Backman establishes the tension in Beartown, a small working-class town that pours all its pride into their local hockey team. For Beartown, hockey is not just a sport, it is a community ethos. When that ethos is disrupted, the characters begin to turn on one another; this tone foreshadows ongoing conflict.
In these chapters, Backman presents the reader with a town failure, harassment of a young girl enduring the post-trauma of a rape, open dismissal of her family, burning flags, mysterious strangers, and deep anger. However, in Chapter 1 Backman implies that this saga is another challenging chapter in Beartown’s history that the townspeople must rise above. Explicit foreshadowing is a reoccurring technique for Backman, one that allows the reader to see many dimensions to the characters and conflict presented.
Indeed, this is not a book about a town bitter about sports. The sport itself is not trivial, but metaphorical and seismic in its importance. The people of Beartown are so devoted to hockey that they burn with shame over Maya’s rape at the hands of their star player Kevin, because hockey is more important than one single person. Maya is, therefore, forced to relive her rape through multiple rounds of victimization at the hands of the townspeople who cannot find empathy for her because they are so distracted by their rage over the fate of hockey. For Beartown, the fate of hockey is the fate of the community.

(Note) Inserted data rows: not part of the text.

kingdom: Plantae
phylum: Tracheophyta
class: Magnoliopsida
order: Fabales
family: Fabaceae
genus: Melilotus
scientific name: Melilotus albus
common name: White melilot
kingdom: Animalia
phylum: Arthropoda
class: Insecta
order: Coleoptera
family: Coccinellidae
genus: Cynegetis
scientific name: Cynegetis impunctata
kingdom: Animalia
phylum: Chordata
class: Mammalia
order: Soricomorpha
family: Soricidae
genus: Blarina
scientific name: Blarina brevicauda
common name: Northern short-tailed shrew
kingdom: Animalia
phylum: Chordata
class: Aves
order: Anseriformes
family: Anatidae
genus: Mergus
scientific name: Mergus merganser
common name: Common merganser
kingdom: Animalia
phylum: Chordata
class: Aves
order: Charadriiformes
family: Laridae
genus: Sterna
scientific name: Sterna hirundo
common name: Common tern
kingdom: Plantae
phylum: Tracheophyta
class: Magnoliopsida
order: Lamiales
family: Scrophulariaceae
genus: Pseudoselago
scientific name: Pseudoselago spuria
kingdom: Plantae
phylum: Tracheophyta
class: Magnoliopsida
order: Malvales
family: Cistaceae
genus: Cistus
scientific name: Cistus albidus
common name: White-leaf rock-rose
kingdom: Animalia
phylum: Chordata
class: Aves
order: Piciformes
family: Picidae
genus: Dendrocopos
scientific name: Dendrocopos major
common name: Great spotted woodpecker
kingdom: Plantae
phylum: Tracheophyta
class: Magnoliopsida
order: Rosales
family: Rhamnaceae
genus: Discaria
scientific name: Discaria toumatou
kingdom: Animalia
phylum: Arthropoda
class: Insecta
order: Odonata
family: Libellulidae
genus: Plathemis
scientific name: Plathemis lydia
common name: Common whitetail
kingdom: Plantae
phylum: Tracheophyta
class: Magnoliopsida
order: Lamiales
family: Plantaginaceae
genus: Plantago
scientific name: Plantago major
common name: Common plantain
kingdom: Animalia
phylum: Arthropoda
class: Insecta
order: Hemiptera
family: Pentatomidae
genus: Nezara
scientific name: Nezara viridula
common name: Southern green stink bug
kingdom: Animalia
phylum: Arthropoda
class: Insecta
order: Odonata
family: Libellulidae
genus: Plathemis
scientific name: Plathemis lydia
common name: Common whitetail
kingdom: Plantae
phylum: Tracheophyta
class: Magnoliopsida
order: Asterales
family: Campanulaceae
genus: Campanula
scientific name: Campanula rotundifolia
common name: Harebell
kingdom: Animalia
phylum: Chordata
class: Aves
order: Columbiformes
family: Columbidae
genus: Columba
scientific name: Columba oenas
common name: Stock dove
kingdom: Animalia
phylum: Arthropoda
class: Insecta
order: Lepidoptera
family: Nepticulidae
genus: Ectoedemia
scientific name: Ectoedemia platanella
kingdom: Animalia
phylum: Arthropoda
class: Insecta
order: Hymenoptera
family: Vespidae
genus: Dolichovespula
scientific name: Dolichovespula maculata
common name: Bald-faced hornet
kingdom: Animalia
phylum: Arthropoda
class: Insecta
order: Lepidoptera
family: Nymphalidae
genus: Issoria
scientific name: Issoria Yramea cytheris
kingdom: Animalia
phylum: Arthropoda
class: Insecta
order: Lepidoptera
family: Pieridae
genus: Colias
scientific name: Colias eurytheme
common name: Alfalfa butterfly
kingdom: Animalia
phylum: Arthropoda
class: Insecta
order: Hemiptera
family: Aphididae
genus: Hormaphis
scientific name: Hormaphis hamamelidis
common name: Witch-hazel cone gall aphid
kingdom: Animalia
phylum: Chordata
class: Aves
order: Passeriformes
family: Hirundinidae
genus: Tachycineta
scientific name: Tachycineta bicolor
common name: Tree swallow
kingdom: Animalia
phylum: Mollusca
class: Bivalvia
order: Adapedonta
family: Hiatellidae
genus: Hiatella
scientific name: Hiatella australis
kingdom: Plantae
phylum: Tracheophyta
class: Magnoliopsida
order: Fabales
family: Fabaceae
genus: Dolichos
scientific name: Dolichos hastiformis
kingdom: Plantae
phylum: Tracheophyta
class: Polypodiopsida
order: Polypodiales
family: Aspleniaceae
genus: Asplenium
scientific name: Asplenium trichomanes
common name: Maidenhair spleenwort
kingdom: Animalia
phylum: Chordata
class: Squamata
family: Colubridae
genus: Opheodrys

In a community brought together (and torn apart) by a team sport, everyone knows each other. This adds even more pressure on the Andersson family; the first five chapters introduce them as under a microscope. The small towns that are tight-knit but merciless with one another is a common literary trope, typically used to symbolize nuances in human nature.
For example, Leo and Peter are both described as being the kind of men who simply do not have the desire to engage in physical altercations, even when they can clearly sense that their society’s expectation is that they do. Leo knows that he is supposed to fight the boys at school who make fun of Maya’s rape, and Peter knows that the is supposed to fight the boy who raped his daughter. However, Peter, and by default his son, are peaceful people. Backman makes this characterization clear in the first few chapters for two reasons: The first is that it creates a parallel symbol between two characters, allowing for a potential larger commentary on biology and environment. Because Leo is so much like his father in temperament, he is essentially an extension of Peter’s character. However, as alike as a father and son can be, all people are different in their own way. This parallel symbolism foreshadows future conflict as Leo seeks to separate from a weakness he sees in himself and in his father, or a deeper bond as the father and son help one another through this crisis. Secondly, Backman foreshadows the possibility that if Leo or Peter succumb to violence, they will be acting against their nature; this could foreshadow something worse happening to the Andersson family.
Backman’s novel is reliant on the setting, and characterizations of the many townspeople develop Beartown as a character of its own. Backman further connects the disparate characters in the novel with the sensory onomatopoeia, “Bang.” The “bangs” are unique to each character and refer to the shooting of a gun, the thudding of a heart, and the pounding of a fist. These “bangs” connect the characters through mutual rage.